Records supplied START
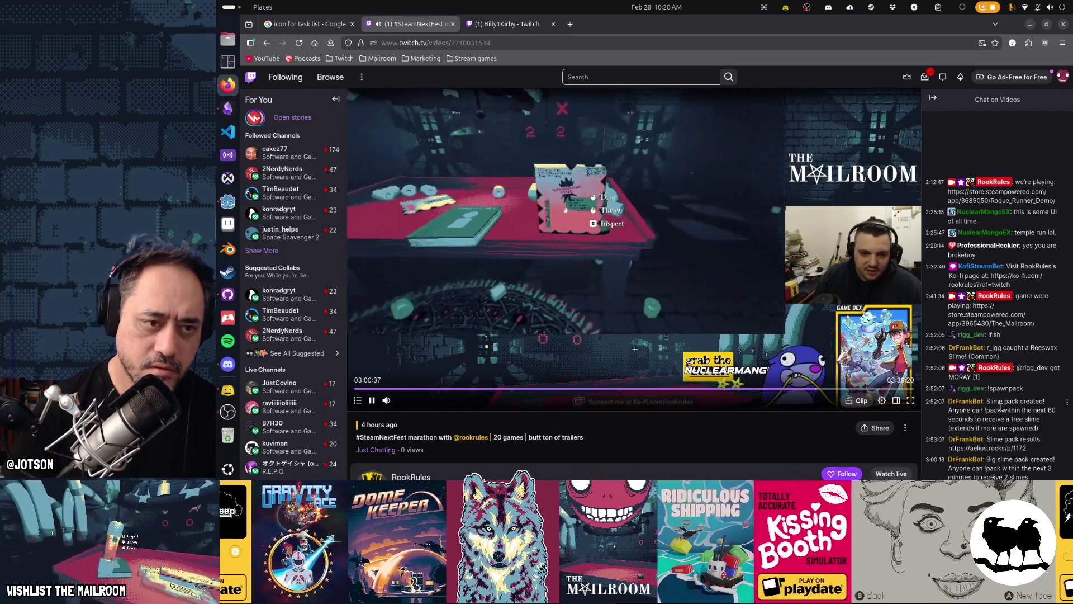
key("Left")
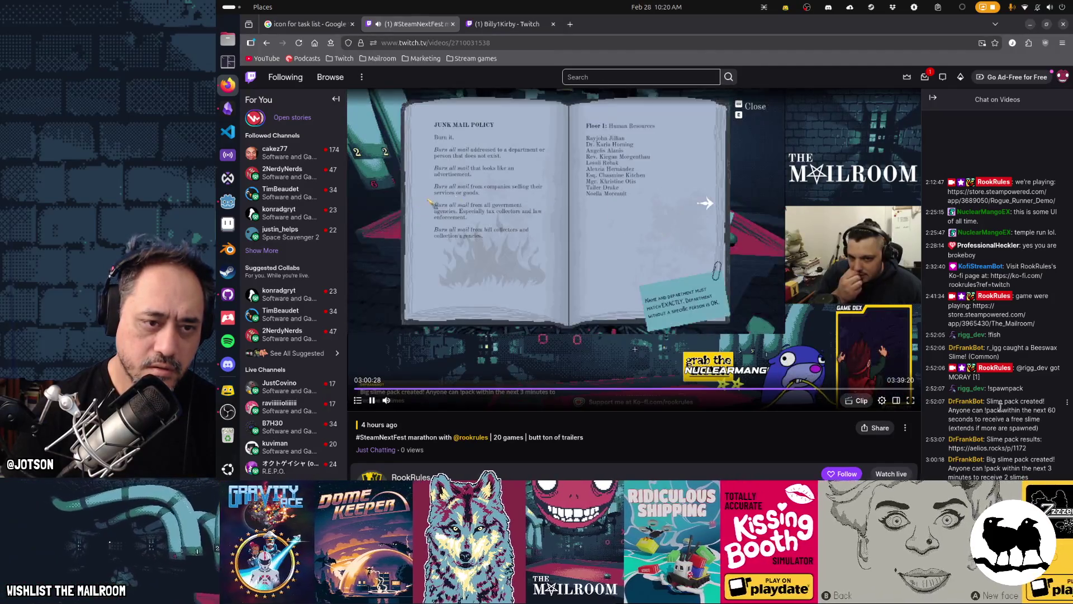
Pause on the junk-mail policy pages, rewind twenty seconds, then skip forward twenty seconds.
key("space")
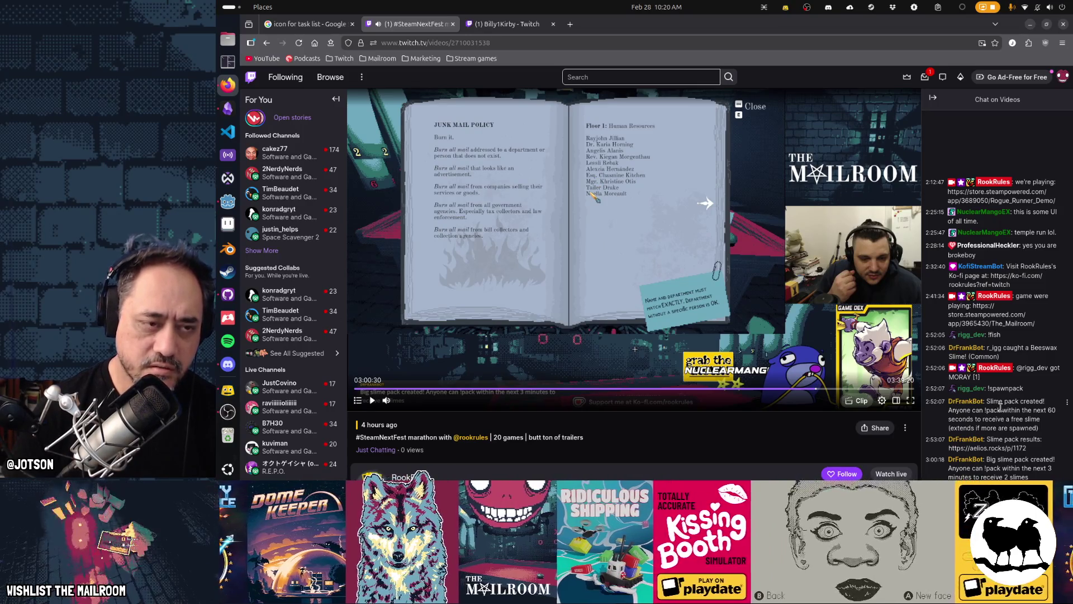
key("Left")
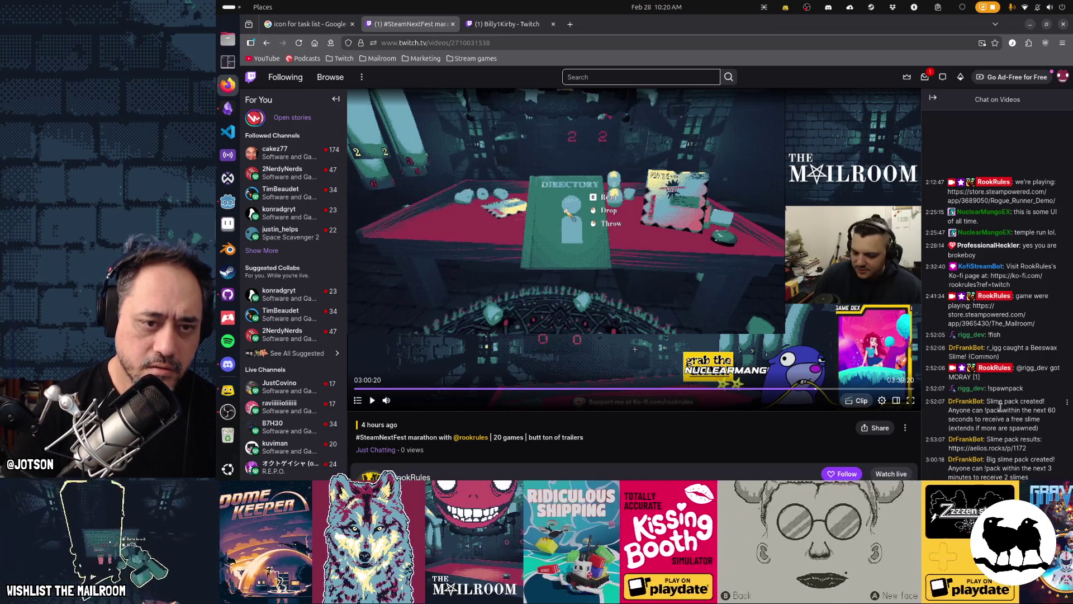
key("Left")
key("Left")
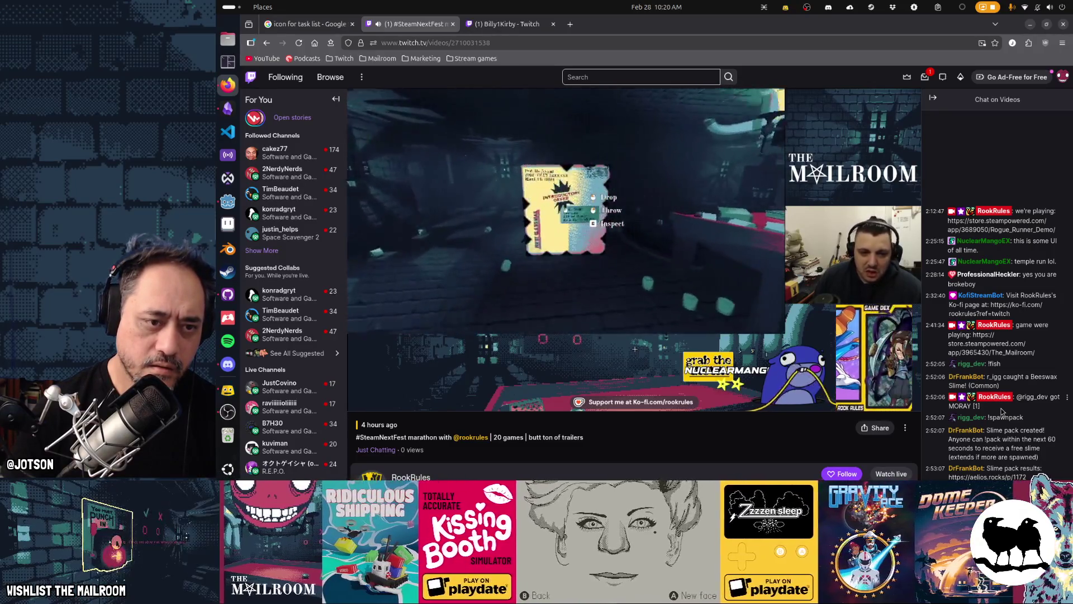
key("space")
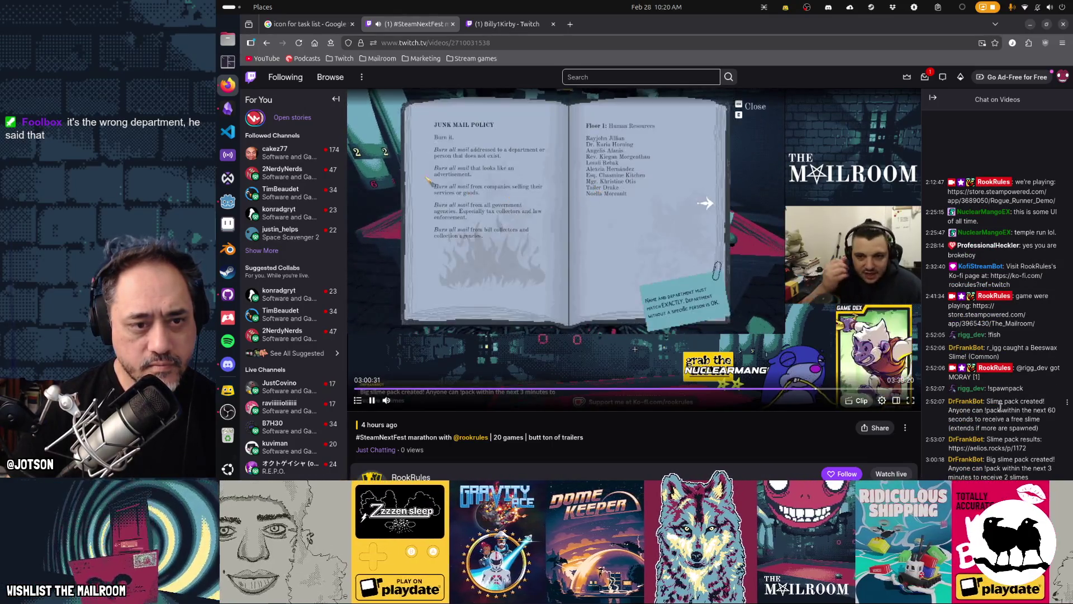
key("Right")
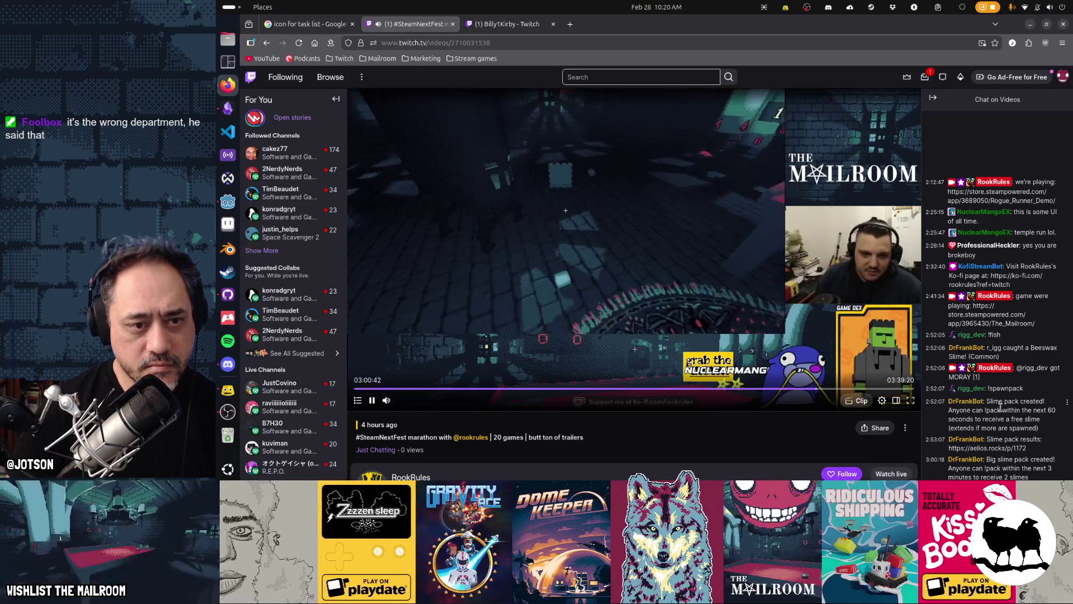
key("Right")
key("Right")
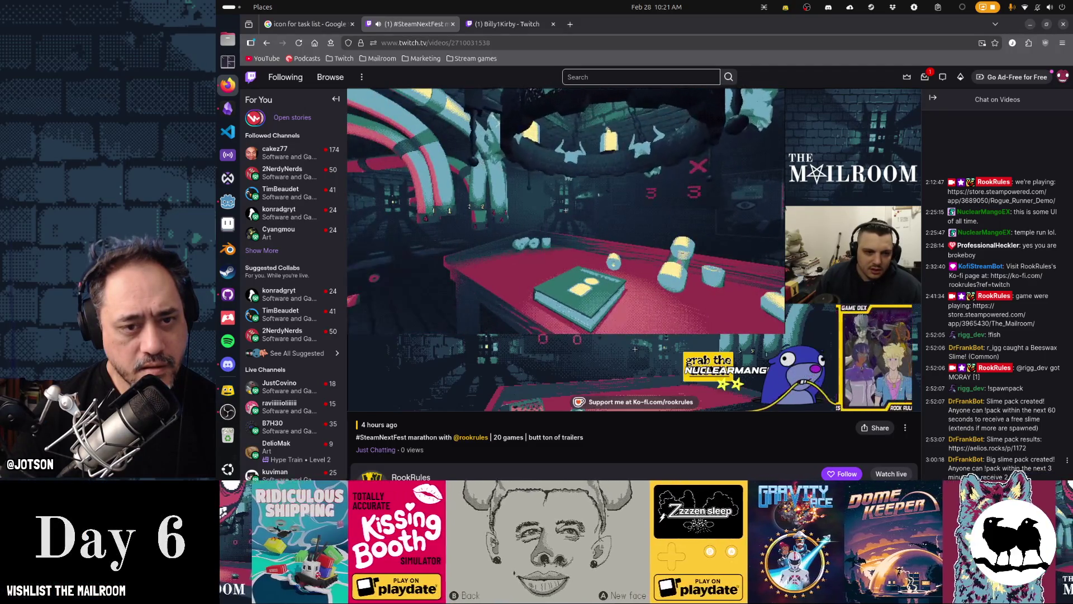
Pause at 03:01:36, rewind to the envelope close-up, and replay to the directory book.
key("space")
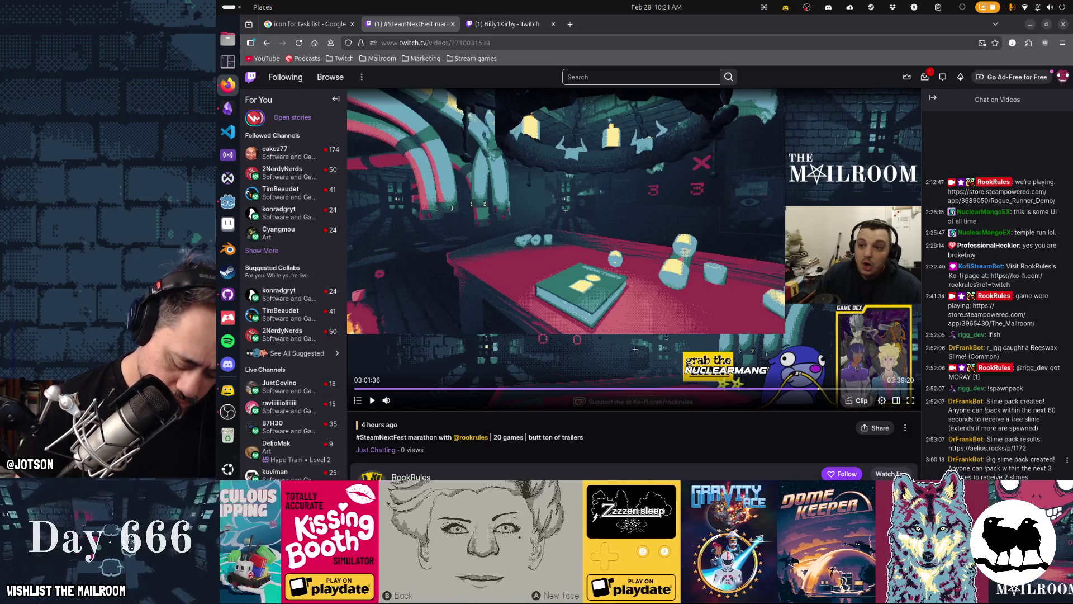
key("Left")
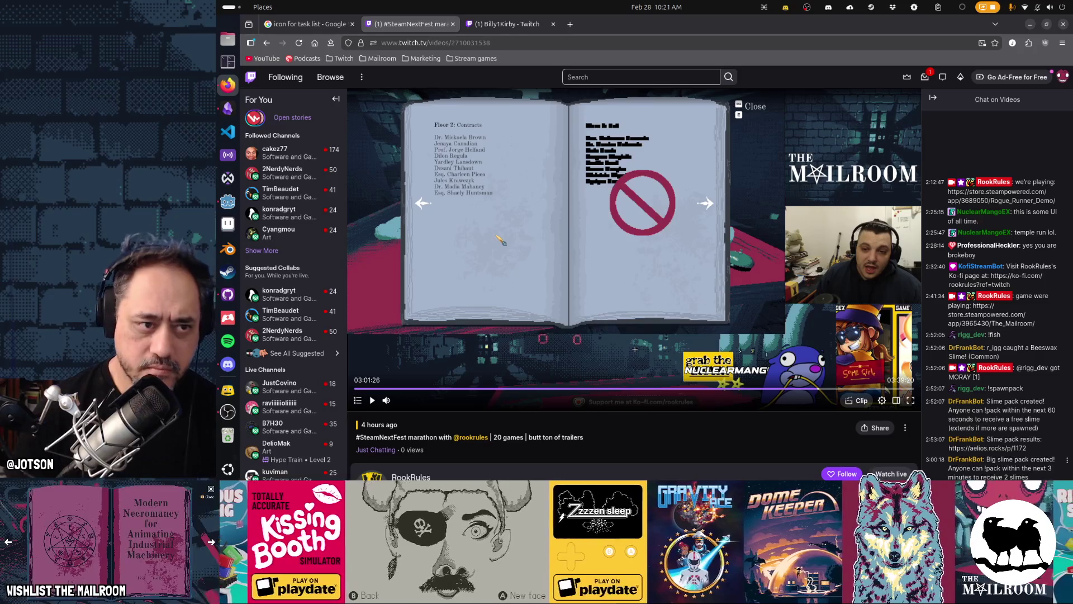
key("Left")
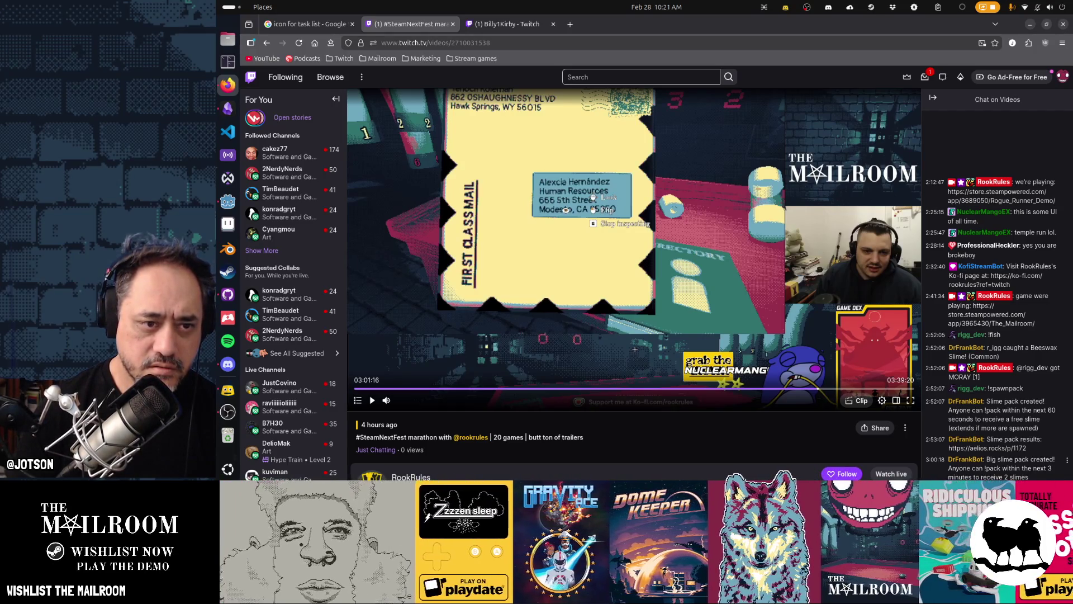
key("space")
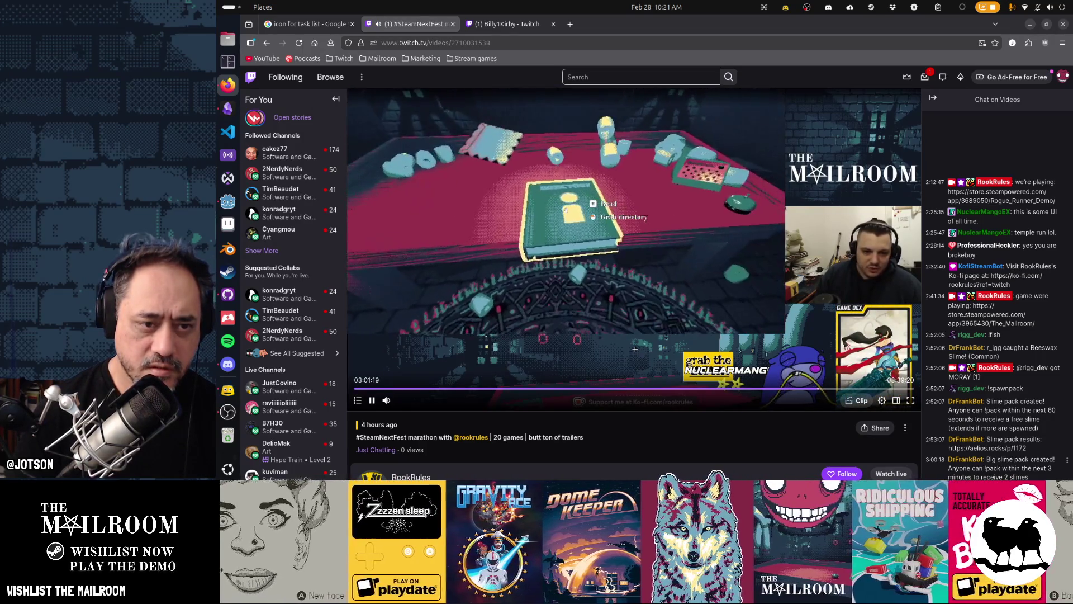
key("space")
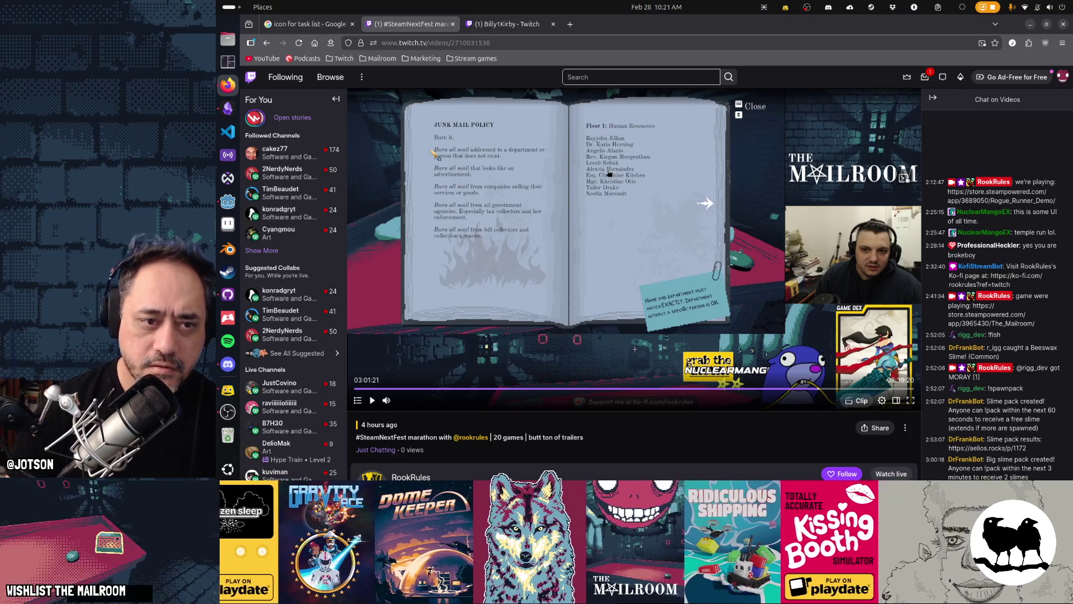
Play on to the character scene, pause at 03:01:50, and bring up the Godot editor.
left_click(658, 242)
Records supplied END
▸ Instructions to follow: Reproduce the material above verbatim; omit every picture.

▸ Result of this task:
key("Left")
Pause on the junk-mail policy pages, rewind twenty seconds, then skip forward twenty seconds.
key("space")
key("Left")
key("Left")
key("Left")
key("space")
key("Right")
key("Right")
key("Right")
Pause at 03:01:36, rewind to the envelope close-up, and replay to the directory book.
key("space")
key("Left")
key("Left")
key("space")
key("space")
Play on to the character scene, pause at 03:01:50, and bring up the Godot editor.
left_click(658, 242)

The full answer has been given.